Conflict is like everything else – people get labels assigned to them based on their supposed political party, even though those parties do not represent the best interests of their base. Therefore, in the light of the meltdown over Palestine, and the number of Jewish-loving born again Christians, especially in the United States, it is high time to take a closer look at what the roots of the current violence is—not an easy undertaking.
Most pundits and politicians are so involved in discussing the political and funding side of the Arab-Israeli conflict that they are unwilling to accept that its root cause is land and not religion. It is like beating a drum—and Trump claims that he has merely accepted what was already a reality, as Jerusalem is functionally the capital of Israel.
Not so simple
I am reminded of one of my former graduate students in academic writing, who wanted to write a paper on the Arab-Israeli Conflict and was surprised when I told her that the topic was too large. I explained that it would keep her busy for the rest of her life, and how she needed to find something more focused to get her assignment done.

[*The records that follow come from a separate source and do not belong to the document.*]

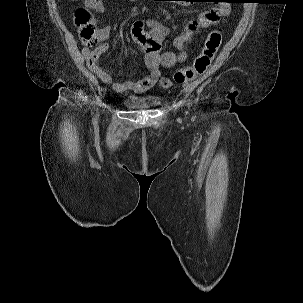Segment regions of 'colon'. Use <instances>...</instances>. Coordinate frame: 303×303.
Wrapping results in <instances>:
<instances>
[{
    "mask_svg": "<svg viewBox=\"0 0 303 303\" xmlns=\"http://www.w3.org/2000/svg\"><path fill=\"white\" fill-rule=\"evenodd\" d=\"M84 1L87 3V0ZM75 24L79 28V36L84 46L93 47L98 42L99 34L92 14L84 7H79L75 12ZM221 40L219 30L211 31L193 63L175 73V82L182 84L203 75L220 47Z\"/></svg>",
    "mask_w": 303,
    "mask_h": 303,
    "instance_id": "colon-1",
    "label": "colon"
}]
</instances>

Naively, the young girl, from a country with its own rich history of Jewish culture and community, asked me… “then what are they fighting about.”
I told her the conflict was not about religion, as Jews, Arabs and Christians were all able to live side-by-side, as it was part of [our] religion to get along. It was not until the UN decided to decant the remnant of Jews in Europe to an artificial state it had set up itself, based on the mess the British had left in their Palestine Mandate, that the trouble had begun. “It is all over land and who has the most right to it.”
This view may be an oversimplification, but it gets to the crux of the matter. Alan Dowty, Professor of Government and International Studies and Fellow of the Joan B. Kroc Institute for International Peace Studies at the University of Notre Dame, confirms this: “The core of the Israeli-Palestinian conflict is the claim of two peoples to the same piece of land.”